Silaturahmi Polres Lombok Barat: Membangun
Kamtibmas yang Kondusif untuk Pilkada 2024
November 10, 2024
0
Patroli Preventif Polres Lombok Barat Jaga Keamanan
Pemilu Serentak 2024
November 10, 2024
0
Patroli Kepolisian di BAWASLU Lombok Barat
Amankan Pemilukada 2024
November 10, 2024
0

+---+

* [WORK REQUIRED] Please rewrite the entries above with every "Lombok Barat" renamed to "West Lombok", leaving everything else unchanged.

* [ANSWER TO THIS EXERCISE]
Silaturahmi Polres West Lombok: Membangun
Kamtibmas yang Kondusif untuk Pilkada 2024
November 10, 2024
0
Patroli Preventif Polres West Lombok Jaga Keamanan
Pemilu Serentak 2024
November 10, 2024
0
Patroli Kepolisian di BAWASLU West Lombok
Amankan Pemilukada 2024
November 10, 2024
0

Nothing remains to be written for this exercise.